Friday, February 24, 2012

AMERICA IS EUROPE ?


 
According to David Brooks column today the American and European social support 
structure are more or less equally funded. I do not have the numbers directly at my finger
tips—and apparently gauging from the lack of them in his column he didn’t either.
( Or he did, but ignored them because they disproved his thesis)  The absurdity of which
  is to propose that “the U.S. does not have a significantly smaller welfare state than the 
European nations.” (First of all, David,  congratulations on that “welfare state” buzz word 
insertion.)

Some European governments “offer health care directly”, some just pay for it directly and some have a not-for-profit system  with highly regulated structure .  All of them pay a lot less for a lot better care/outcomes.  He  infers is that our health insurance   tax  structure is welfare.  If so it is primarily corporate welfare—for the insurance companies and the employers.  Much better healthcare is available without these direct subsidies to the corporations.  How do we know—because the rest of the developed world has done it!  So subtract those corporate tax breaks from your “welfare” total.

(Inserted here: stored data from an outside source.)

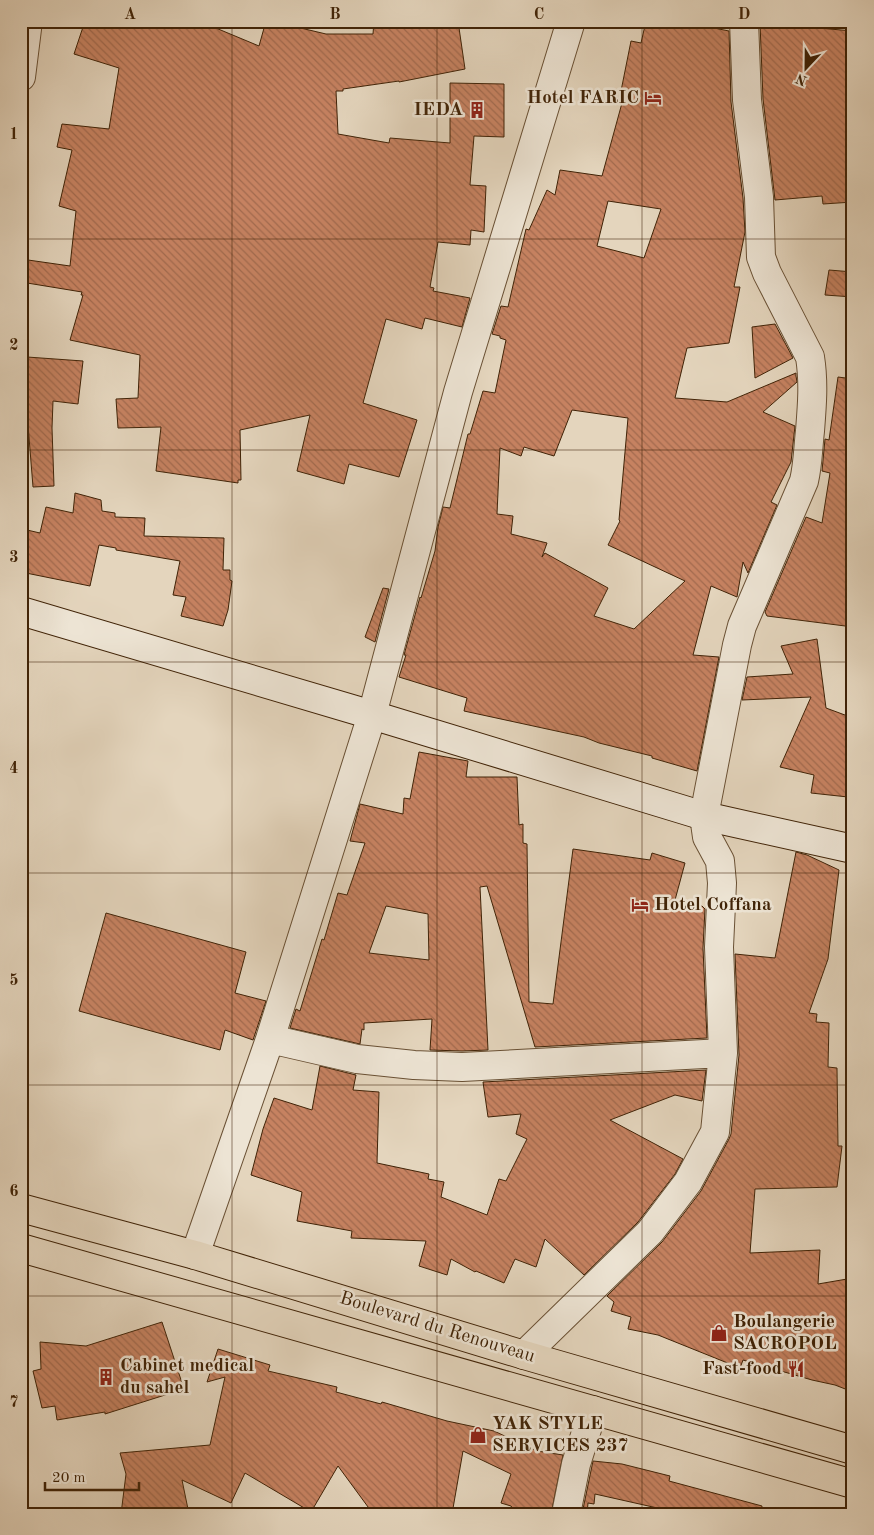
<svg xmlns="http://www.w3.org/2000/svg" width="874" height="1535" viewBox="0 0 874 1535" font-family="'Old Standard TT',serif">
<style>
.building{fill:url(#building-back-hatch);stroke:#402307;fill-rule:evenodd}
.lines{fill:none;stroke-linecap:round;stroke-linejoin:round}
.street-casing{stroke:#695034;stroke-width:30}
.secondary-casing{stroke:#402307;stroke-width:30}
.primary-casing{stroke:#402307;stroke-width:30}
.street{stroke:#ede4d4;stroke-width:28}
.secondary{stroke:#ede4d4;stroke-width:28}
.primary{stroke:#e4d5bd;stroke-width:28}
.grid{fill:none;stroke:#402307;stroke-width:1;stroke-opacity:0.55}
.labels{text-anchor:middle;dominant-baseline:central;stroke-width:5;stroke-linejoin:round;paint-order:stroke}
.poi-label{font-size:19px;font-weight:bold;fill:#402307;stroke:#ede4d4;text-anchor:start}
.street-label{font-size:19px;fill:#402307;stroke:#ede4d4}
.neatline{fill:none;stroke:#402307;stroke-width:2}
.grid-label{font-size:16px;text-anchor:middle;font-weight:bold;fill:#402307}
</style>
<defs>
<pattern id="building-back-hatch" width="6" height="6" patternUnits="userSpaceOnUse" patternTransform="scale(1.25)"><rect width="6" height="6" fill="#c68261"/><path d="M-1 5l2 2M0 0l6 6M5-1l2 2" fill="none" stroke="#a26a4e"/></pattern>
</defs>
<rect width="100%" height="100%" fill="#e4d5bd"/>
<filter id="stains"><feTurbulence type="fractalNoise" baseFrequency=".004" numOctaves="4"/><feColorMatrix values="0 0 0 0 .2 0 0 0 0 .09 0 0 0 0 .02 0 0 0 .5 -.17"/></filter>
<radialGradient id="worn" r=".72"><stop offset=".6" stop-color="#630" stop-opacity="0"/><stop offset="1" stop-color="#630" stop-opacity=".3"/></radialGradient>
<path class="building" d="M85,21h114l60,25 7,-25h5l55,13h47l1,-13 55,5 1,-5h28l7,48 -66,13v-1l-56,8v2h-7l2,43 51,9 1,-5 60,5v-60l54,1v53l-30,-1 -4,49 16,1 -2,46 -13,-2 -1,15 -32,-3 -8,45 4,1 -1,3 37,7 -8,29 -37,-9 -3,11 -36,-10 -23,84 54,17 -18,57 -50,-13 -5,20 -47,-13 13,-56 -70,15 1,50h-3v3l-82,-12 5,-44 -43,1 -2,-29 22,-1 2,-43 -70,-15 13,-45h-2l1,-3 -61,-10v-23l49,7 6,-55 -17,-5 13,-56 -15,-3 5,-23 47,5 10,-61 -45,-14z
M646,21h33l50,10 2,71 12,96 2,34 -11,55h6l-11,56 -42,5 -12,50 52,4 69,-29v3l1,6 -34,30 32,14 -4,36 -20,40 6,3 -29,68 -5,-11 -6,35 -26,-11 -18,69 26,2 -22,114 -45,-13v-2l-53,-13 -15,-6 -120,-26 3,-13 -68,-21 7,-22h-2l16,-58 1,1 14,-47 3,-24 5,-20 7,1 18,-74h2l13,-43 12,2 11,-53 -6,-2v-2l-8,-2 9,-28 7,1 18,-78 3,1 18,-40 8,5 5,-25 42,6 23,-84 -4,-1 10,-50 10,2zM608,201l53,8 -17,49 -47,-12zM572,410l56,8 -9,102 1,1 -12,24 77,36 -51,48 -40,-13 14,-28 -63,-35 -3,4 5,-14 -36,-9 2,-18 -16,-2 3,-66 21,8 3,-9 30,9z
M760,23l93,8v171l-30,2 -1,-8 -47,4 -12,-101z
M829,270l24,2v25l-28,-2z
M775,324l18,34 -38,20 -3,-51z
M27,357l56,4 -5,43 -25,-3 -1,27 2,58 -21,1 -7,-87z
M838,377l15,2v248l-86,-11 -2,-4 41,-95 16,6 8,-50 -8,-2 3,-32 4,1z
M75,493l26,7 1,11 13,2v4l30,1 -1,18 80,2 -1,32h7v10l2,1 -4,29 -5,16 -42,-10 5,-19 -13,-2 7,-34 -64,-11v-2l-17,-3 -9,41 -69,-14v-17l6,-25 13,3 6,-26 27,6z
M383,588l6,1 -14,53 -10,-5z
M817,639l9,69 27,10v43l-5,36 -37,-4 3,-18 -34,-8 31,-70 -69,3 5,-23 46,-3 -12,-28z
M419,752l49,9 -2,16h51l2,48 4,-1v19l4,1 2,158 24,2 20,-155 77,11 2,-7 33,10 -10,37 27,6 3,3 -2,39 4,90 -172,9 -48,-161 -7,1 8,163 -26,1 -32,-1 2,-31 -68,4v7l-2,-1 -2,15 -70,-16 6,-19 4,2 22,-72 2,1 14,-47 9,2 18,-52 -15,-2 10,-37 43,10 1,-16 6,1zM386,906l42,8 1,46 -60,-7z
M796,852l11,3 32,15 -11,89 -19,54 8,1 -1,8 13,1 -1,44 9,1 1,78h4l-5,41 -82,2 -5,64 70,-3 -2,34 35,-6v114l-18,-7 -23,-5 -69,-20 -3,8 -82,-33 -30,-6 3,-12 -20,-6 3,-9 -7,-6 55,-54 39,-51 28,-52 2,-5 8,-79 -4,-101 40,4z
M106,913l140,39 -11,41 31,8 -13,39 -28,-10 -5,20 -141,-39z
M320,1066l36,9 -3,15 26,2 -2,71 52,11 -1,5 16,3 -3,15 46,18 12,-36 7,2 21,-42 -11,-5 5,-20 -33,3 -5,-35 223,-12 -4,31 -27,-6 -65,25 73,39 -8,15 -37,48 -54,53 -39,-36 -9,28 -21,-8 -11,24 -28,-12 -1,1 -24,-13 -4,16 -28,-9 7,-25 -75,-3 1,-7 -55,-10 5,-29 -51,-17 12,-46 11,-31 38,12z
M162,1322l22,67 -79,25v-2l-48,8 -2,-14 -13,2 -9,-37 8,-2 -1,-27 46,4z
M218,1349l52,16 -2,6 69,16 -1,5 45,12 1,-2 65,19 47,10 43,20 26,4 -12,59h-34l-6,-8 -10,-3 10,-29 -48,-23 -11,63h-40l-41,-3 -33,-45 -27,46 -66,-39 -14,30 -49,-23 7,34h-68l5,-40 -6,-21 90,-8 15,-68 -18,5z
M593,1461l29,3 48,12 -1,5 93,25 -1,8h-77l-89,-20 -1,10 -6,-1 -1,11h-5z"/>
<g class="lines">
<g class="street-casing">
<path id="street" d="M21,77l7,-56
M270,1039l87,20 57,6 48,2 261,-14
M195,1255l75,-216 102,-324 86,-323 113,-371
M524,1355l126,-123 38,-50 27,-50 8,-79 -4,-106 3,-64 -2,-22 -13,-24 -3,-21 33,-171 5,-19 62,-145c4,-17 4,-33 6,-50 2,-25 4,-49 0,-74l-43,-84 -6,-16 -2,-60 -12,-97 -3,-79
M566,1514l10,-50 17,-54"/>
</g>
<g class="secondary-casing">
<path id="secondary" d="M21,611l351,104 332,101 149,33"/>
</g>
<g class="primary-casing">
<path id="primary" d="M21,1208l174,47 329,100 329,95
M21,1248l832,236"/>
</g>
<use href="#street" class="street"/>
<use href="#secondary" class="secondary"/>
<use href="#primary" class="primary"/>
</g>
<path class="grid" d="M232,21v1493M437,21v1493M642,21v1493M21,239h832M21,450h832M21,662h832M21,873h832M21,1085h832M21,1296h832"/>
<defs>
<g id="hotel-bare" transform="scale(1.35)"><path d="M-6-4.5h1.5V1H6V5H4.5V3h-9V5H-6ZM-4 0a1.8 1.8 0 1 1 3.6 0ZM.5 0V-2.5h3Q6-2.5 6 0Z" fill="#8f2418" stroke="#ede4d4" stroke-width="2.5" paint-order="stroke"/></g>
<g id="building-bare" transform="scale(1.35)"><path d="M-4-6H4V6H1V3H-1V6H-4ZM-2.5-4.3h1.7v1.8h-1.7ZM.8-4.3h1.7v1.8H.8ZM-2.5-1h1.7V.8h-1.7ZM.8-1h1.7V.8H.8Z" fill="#8f2418" stroke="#ede4d4" stroke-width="2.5" paint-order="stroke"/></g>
<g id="shop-bare" transform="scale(1.35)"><path d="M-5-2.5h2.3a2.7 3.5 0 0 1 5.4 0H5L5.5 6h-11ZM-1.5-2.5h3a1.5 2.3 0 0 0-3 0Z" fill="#8f2418" stroke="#ede4d4" stroke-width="2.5" paint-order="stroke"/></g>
<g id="restaurant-bare" transform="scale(1.35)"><path d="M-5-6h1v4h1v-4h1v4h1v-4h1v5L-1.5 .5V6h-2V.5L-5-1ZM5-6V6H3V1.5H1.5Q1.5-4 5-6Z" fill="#8f2418" stroke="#ede4d4" stroke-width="2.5" paint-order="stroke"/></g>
</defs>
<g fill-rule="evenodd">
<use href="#hotel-bare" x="653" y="98"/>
<use href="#building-bare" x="477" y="110"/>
<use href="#hotel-bare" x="640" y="905"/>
<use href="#shop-bare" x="719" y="1333"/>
<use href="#restaurant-bare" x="796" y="1369"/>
<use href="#building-bare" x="106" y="1377"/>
<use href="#shop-bare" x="478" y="1435"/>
</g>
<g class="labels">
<g class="poi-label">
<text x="639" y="98" text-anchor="end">Hotel FARIC</text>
<text x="463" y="110" text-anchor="end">IEDA</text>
<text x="654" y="905">Hotel Coffana</text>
<text x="733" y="1322">Boulangerie<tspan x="733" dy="22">SACROPOL</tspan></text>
<text x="120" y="1366">Cabinet medical<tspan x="120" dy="22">du sahel</tspan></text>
<text x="782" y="1369" text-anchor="end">Fast-food</text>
<text x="492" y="1424">YAK STYLE<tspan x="492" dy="22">SERVICES 237</tspan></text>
</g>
<g class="street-label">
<text transform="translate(437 1328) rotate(17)">Boulevard du Renouveau</text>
</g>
</g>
<rect width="874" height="1535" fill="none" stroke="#e4d5bd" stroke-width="55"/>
<g transform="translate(806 68) rotate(202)" stroke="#ede4d4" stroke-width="4" paint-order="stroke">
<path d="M0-4L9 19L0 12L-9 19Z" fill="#402307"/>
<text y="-8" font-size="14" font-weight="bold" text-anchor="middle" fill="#402307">N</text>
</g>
<path d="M45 1482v8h94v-8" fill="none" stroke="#402307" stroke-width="2.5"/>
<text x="52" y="1482" font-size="15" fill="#402307" stroke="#ede4d4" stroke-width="4" paint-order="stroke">20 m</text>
<rect x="28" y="28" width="818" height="1480" class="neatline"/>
<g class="grid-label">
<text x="130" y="19">A</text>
<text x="335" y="19">B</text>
<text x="539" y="19">C</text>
<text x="744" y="19">D</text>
<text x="14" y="139">1</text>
<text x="14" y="350">2</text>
<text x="14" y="562">3</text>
<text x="14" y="773">4</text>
<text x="14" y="985">5</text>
<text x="14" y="1196">6</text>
<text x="14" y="1407">7</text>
</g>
<rect width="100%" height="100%" filter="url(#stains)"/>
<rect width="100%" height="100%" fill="url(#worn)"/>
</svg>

The same is true for the other areas he mentions—childcare,  subsidies to industry.  The point is rather than his  indirect, unfocused tax breaks, mature societies make mature decisions about where to invest and then invest—not “untax” individuals or corporations.

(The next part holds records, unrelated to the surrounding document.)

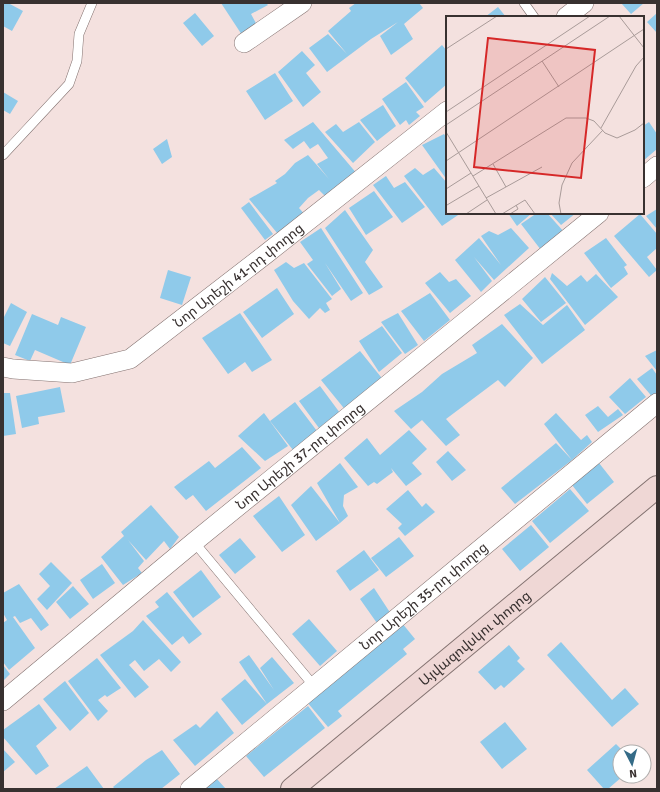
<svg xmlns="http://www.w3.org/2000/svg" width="660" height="792" viewBox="0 0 660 792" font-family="Signika,'Noto Sans Armenian',sans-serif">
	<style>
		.building { fill: #8fcaea }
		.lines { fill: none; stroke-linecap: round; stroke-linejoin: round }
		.service-casing { stroke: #837270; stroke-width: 10 }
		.minor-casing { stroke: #837270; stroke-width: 20 }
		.secondary-casing { stroke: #837270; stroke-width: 24 }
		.service { stroke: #fff; stroke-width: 9 }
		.minor { stroke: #fff; stroke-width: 19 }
		.secondary { stroke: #efd7d5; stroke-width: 22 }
		.labels { text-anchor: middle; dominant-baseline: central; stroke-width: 3; stroke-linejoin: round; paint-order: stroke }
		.street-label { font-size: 14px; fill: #383130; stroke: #fff }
		.inset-road { fill: none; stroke: #a99b99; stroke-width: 1 }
		.view { fill: #d62828; fill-opacity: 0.15; stroke: #d62828; stroke-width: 2 }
		.inset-edge { fill: none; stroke: #383130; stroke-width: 2 }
	</style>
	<rect width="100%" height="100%" fill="#f4e1df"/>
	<path class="building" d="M3,3h5l15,8 -11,20 -9,-5z
		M221,3h45l2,2 -17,9 6,11 -15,10z
		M356,3h63l4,5 -19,16 9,15 -22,16 -11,-19 18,-14 -27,17 -44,33 -18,-24 19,-14 19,20 -19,-23 23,-20 -2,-3z
		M621,3h23l-13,11z
		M498,7l8,10h-21z
		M195,13l19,23 -12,10 -19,-23z
		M657,13v20l-10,-11z
		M442,45l5,6v33l-22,19 -20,-25z
		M302,51l13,14 -9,8 15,19 -18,15 -25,-35z
		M275,73l18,28 -28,19 -19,-29z
		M406,82l18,25 -8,5 4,4 -11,9 -3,-5 -6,5 -18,-26z
		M3,92l15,9 -8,13 -7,-4z
		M383,105l13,21 -19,15 -17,-21z
		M313,122l45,53 -30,24 -9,-9 -11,8 -9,10 7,8 -24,23 -33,-40 28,-16 -2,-2 10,-7 10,-11 13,-8 21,24 -12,-15 11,-6 -10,-14 -8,5 -6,-8 -11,8 -9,-9z
		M359,122l16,20 -22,21 -28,-31 11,-8 7,8z
		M649,122l8,12v15l-14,12v-35z
		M444,134l3,4v42l-25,-35z
		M167,139l5,18 -10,7 -9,-15z
		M415,168l8,7 11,-7 13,15v30h14l-19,13 -38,-50z
		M386,176l8,12 11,-6 20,25 -23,16 -29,-38z
		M374,191l19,26 -27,18 -17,-27z
		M249,202l24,32 -8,6 -24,-32z
		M657,209v20l-11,-13z
		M345,210l28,40 -8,12 18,25 -14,8 -44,-67z
		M508,213h24l-15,13z
		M537,213h10l18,20 -24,17 -20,-26z
		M550,213h26l-15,12z
		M640,214l17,20v14l-10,9 10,13 -8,7 -35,-41z
		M321,228l42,65 -12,8 -26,-38 16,26 -9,7 -25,-32 6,-4 -13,-18z
		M511,228l18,20 -35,32 -20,-23 18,24 -11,11 -26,-32 24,-22 22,27 -20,-29 8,-5 9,4z
		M606,238l21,27 -3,2 4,7 -17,14 -27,-35z
		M286,262l8,6 10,-5 28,36 -6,4 4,7 -5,3 -5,-5 -11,11 -16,-18 -19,-31z
		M168,270l23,7 -9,28 -22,-7z
		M440,272l9,10 7,-3 15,17 -21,17 -25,-30z
		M552,273l15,13 14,-11 6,7 9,-8 22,23 -33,28 -35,-46z
		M545,277l21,26 -25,19 -19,-23z
		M277,288l17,26 -32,24 -19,-26z
		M430,293l20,27 -26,21 -23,-30z
		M11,303l16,9 -17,34 -7,-3v-24z
		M520,304l23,21 24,-20 18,25 -43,34 -38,-49z
		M240,313l32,47 -20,12 -7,-10 -17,12 -26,-36z
		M398,313l20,32 -13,9 -24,-32z
		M32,314l26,11 3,-8 25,10 -16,38 -35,-15 -5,11 -15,-6z
		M502,324l31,34 -28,29 -7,-7 -52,39 14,16 -14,11 -24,-26 -11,9 -17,-18 28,-19 20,-18 35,-21 -5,-8z
		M382,326l20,27 -23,19 -20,-31z
		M657,350v21l-12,-15z
		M360,351l25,31 -38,30 -26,-32z
		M652,368l5,7v24l-2,1 -18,-21z
		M630,378l16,19 -21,17 -16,-17z
		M320,386l20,27 -21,15 -20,-27z
		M60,387l5,25 -27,5 1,7 -17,4 -6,-32z
		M3,393h7l6,41 -13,2z
		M295,402l25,33 -27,15 -23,-29z
		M598,406l10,11 10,-8 5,6 -25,17 -13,-17z
		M264,413l24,33 -23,15 -27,-25z
		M556,413l25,27 6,-5 5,7 -20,18 -28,-36z
		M409,430l18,19 -15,14 10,11 -16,12 -15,-18 2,4 -16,12 -3,-2 -6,4 -24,-28 23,-20 13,17z
		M556,443l16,17 -57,44 -14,-16z
		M242,447l19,21 -55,43 -13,-16 -7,5 -12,-13 35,-26 6,7z
		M448,451l18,19 -14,11 -16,-19z
		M340,463l18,24 -14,8 -1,11 5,10 -8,7 -23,-40z
		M599,463l15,19 -27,22 -15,-19z
		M311,486l29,37 -24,18 -25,-36z
		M570,489l19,22 -39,32 -18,-22z
		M408,490l14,17 4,-4 9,9 -30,24 -7,-8 4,-4 -16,-15z
		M279,496l26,39 -23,17 -29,-36z
		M151,505l28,32 -9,12 -6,-8 -18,19 -18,-20 16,21 -6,7 4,5 -19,12 -22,-28 23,-21 -3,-4z
		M531,525l18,22 -29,24 -18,-22z
		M399,537l15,19 -28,21 -15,-19z
		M240,538l16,19 -21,17 -16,-19z
		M364,550l15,20 -29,21 -14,-20z
		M51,562l21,21 -25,27 -10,-11 13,-13 -11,-12z
		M102,564l13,19 -22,16 -13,-19z
		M201,570l20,27 -28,21 -20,-26z
		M19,584l30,41 -8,6 -10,-13 -11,5 -5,-7 -2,1 22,31 -26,22 -6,-8v-39l4,-3 -4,-7v-20z
		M73,586l16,18 -19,15 -14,-17z
		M374,588l17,26 -12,12 -19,-27z
		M167,592l35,42 -13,10 -6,-8 -11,9 -26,-29 13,-9 -4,-5z
		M309,619l28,32 -17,15 -28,-32z
		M143,620l38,42 -10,10 -12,-13 -15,12 -9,-11 -6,5 20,22 -14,11 -35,-43 33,-24z
		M402,623l13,16 -12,10 4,5 -69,57 4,5 -14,11 -21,-25z
		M561,642l51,58 13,-12 14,16 -27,23 -65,-72z
		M509,645l11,13 -3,3 8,8 -21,19 -3,-3 -6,5 -17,-18z
		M249,655l25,35 -14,-22 12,-11 22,26 -27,21 -28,-42z
		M97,658l24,30 -14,9 -2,-2 -7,5 10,11 -10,10 -30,-40z
		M3,665l7,9 -7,7z
		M245,679l22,25 -25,21 -21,-26z
		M65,681l24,32 -19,18 -27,-32z
		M39,704l18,24 -21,18 13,20 -13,9 -33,-38v-7z
		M308,706l17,22 -61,49 -18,-21z
		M217,711l17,22 -39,33 -22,-26 23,-16 4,4z
		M505,722l22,27 -25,20 -22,-27z
		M616,744l8,8h-4v24h3l-15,13h-4l-17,-19z
		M3,749l12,13 -12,10z
		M162,750l18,24 -19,15h-46l-2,-2 33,-27z
		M87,766l17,23h-50z
		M216,778l10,11h-24z"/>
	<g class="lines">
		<defs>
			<path id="service" d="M524,3l10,14
				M3,155l66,-71 8,-23 2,-27 13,-31
				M194,542l120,144"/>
			<g id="minor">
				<path d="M566,17l18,-14"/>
				<path d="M244,43l58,-40"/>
				<path d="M643,178l14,-12"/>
				<path id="s1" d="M3,367l10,2 59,4 58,-14 136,-105 181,-143"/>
				<path id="s2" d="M3,701l191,-159 405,-329"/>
				<path id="s3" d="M190,789l467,-386"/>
			</g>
			<g id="secondary">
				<path id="s4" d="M292,789l365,-302"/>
			</g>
		</defs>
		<use href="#service" class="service-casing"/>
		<use href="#minor" class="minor-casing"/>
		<use href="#secondary" class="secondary-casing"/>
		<use href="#service" class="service"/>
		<use href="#minor" class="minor"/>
		<use href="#secondary" class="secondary"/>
	</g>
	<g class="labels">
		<g class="street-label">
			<text stroke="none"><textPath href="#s1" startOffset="266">Նոր Արեշի 41-րդ փողոց</textPath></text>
			<text stroke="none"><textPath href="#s2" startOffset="385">Նոր Արեշի 37-րդ փողոց</textPath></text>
			<text stroke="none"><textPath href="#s3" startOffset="303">Նոր Արեշի 35-րդ փողոց</textPath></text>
			<text stroke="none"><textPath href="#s4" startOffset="237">Այվազովսկու փողոց</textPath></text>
		</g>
	</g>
	<g transform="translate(446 16)">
		<rect width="198" height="198" fill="#f4e1df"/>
		<path class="inset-road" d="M173,0l25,32M0,33l51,-33M96,45l17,26M0,96l144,-96M0,109l164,-109M155,112l35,-62 8,-9M0,116l50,82M0,145l198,-132M47,148l13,23M27,160l93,-58h20l8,3 11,12 12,5 18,-8 9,-7M0,173l25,-16M40,182l56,-31M1,189l32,-19M20,198l21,-14M56,198l23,-14 10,14M64,198l8,-5 -2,-4M115,198l-2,-11 3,-18 10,-22 31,-33"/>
		<path class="view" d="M42,22l107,12 -14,128 -107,-11z"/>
		<rect width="198" height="198" class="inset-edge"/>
	</g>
	<rect width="660" height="792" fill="none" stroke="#383130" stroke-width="8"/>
	<g transform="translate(632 764) rotate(174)"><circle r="19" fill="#ffffff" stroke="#afadac"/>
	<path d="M0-3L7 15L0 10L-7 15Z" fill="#356b87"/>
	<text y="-6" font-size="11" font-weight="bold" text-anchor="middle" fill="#383130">N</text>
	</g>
</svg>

Brooks adds in the money the  government doesn’t collect and calls it spending?  Really!? What world does he live in?  If we collect it and then use it then it is spending.   If we don’t collect it, his  absurdist $10 billion dollar example notwithstanding, then we are not directing its use for the society. 

That is the theory you all want us to buy . The  middle of his column does seem to acknowledge that this is just a sham for redirecting money upward.   But, surprise, somehow he gives it all another mobius twist and ends up calling for LOWER tax rates, without, of course all those bothersome regulations.

Finally, Reagans tax cuts did not produce any benefits – except, again, for those that didn’t need it.  In fact he raised  taxes several times  primarily on the lower and middle classes to make up for the hole his cuts caused in the economy.  His raising of the FICA was  and is the largest tax raise ever foisted on the middle class.  And now they want that money, too.  So much for the right being concerned about true tax reform.

1 comment:

  1. I would believe that the US spends the same amount of money per capita on the poor, but because we have such a hodgepodge patchwork system it's not nearly as well distributed. It's not uncommon for a potentially-healthy homeless person to run up over a million dollars a year in medical debts related to getting in fights and sleeping in barf puddles. And how much does it cost to care for a single fetal-alcohol-syndrome child? More than the cost of a well-implemented program to prevent hundreds of cases of homelessness and FAS. I would bet that ten percent of the poor receive ninety percent of the money spent on all poor people, while those who can barely make it--single moms working two jobs to keep their kids clean and achieving and fed--get squat.